Dataset items:
--------------------------------------------------
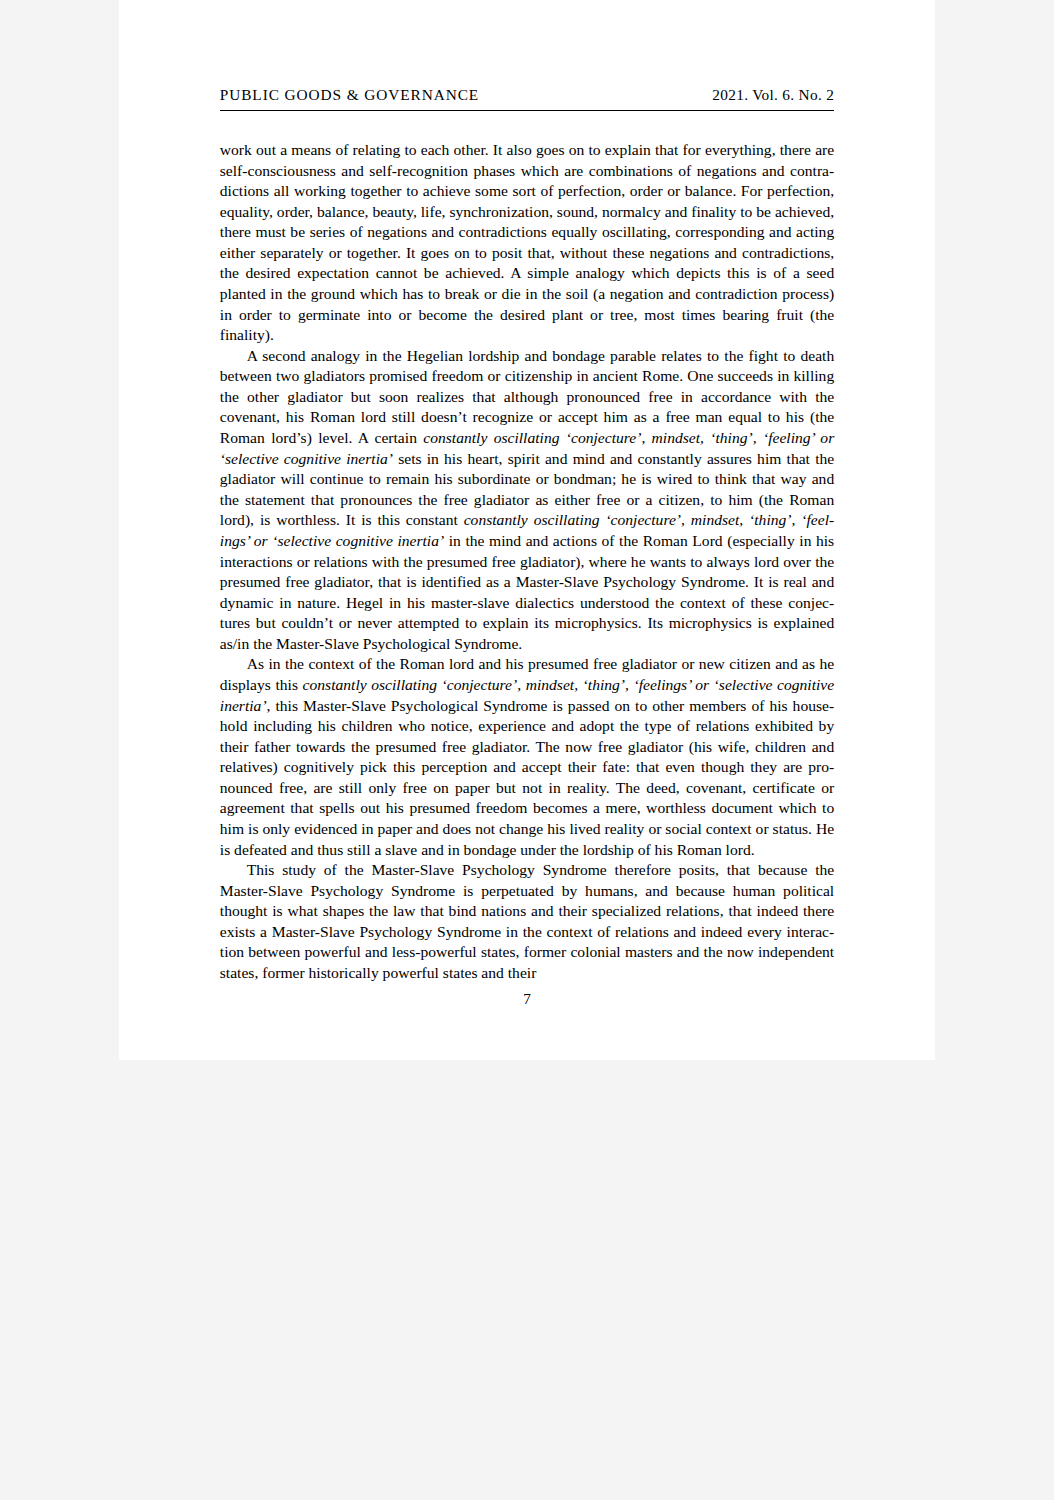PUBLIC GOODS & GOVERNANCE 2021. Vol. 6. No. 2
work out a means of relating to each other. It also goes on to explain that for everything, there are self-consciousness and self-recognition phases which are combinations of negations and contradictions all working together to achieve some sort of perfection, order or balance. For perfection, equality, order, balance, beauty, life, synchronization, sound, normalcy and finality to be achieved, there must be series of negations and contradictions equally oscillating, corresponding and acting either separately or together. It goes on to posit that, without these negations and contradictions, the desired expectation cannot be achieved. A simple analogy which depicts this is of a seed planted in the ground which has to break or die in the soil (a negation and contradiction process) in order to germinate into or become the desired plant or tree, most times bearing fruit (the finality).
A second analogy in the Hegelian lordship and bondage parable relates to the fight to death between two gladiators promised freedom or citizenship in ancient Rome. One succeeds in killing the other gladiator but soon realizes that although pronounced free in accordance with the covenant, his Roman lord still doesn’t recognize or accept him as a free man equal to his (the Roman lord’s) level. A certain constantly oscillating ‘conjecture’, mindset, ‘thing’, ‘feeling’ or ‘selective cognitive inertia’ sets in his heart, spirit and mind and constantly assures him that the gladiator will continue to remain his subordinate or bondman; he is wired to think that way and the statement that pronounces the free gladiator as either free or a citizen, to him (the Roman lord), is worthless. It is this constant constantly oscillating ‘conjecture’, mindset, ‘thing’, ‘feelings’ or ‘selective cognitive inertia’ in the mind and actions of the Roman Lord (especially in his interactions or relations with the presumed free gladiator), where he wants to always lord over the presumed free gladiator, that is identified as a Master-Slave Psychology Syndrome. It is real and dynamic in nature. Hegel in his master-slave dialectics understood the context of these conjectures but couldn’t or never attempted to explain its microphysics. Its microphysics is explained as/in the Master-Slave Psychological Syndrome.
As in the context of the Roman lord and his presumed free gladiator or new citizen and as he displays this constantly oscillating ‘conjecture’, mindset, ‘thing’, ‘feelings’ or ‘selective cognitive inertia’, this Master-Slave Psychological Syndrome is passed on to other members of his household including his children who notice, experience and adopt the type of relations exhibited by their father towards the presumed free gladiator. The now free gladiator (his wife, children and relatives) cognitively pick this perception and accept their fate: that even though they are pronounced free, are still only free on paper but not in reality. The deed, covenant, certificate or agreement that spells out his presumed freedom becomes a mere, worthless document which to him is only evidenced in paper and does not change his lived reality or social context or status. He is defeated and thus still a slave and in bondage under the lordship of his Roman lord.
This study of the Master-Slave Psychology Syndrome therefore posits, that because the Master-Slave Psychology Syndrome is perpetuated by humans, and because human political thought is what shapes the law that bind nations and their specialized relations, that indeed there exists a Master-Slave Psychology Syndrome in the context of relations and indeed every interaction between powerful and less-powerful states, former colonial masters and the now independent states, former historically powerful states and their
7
--------------------------------------------------
EXERCISE GOAL:
Copy only the part of the records that runs from the first line to the line with "work out a means", ends included, leaving pictures out.

EXERCISE RESULT:
PUBLIC GOODS & GOVERNANCE 2021. Vol. 6. No. 2
work out a means of relating to each other. It also goes on to explain that for everything, there are self-consciousness and self-recognition phases which are combinations of negations and contradictions all working together to achieve some sort of perfection, order or balance. For perfection, equality, order, balance, beauty, life, synchronization, sound, normalcy and finality to be achieved, there must be series of negations and contradictions equally oscillating, corresponding and acting either separately or together. It goes on to posit that, without these negations and contradictions, the desired expectation cannot be achieved. A simple analogy which depicts this is of a seed planted in the ground which has to break or die in the soil (a negation and contradiction process) in order to germinate into or become the desired plant or tree, most times bearing fruit (the finality).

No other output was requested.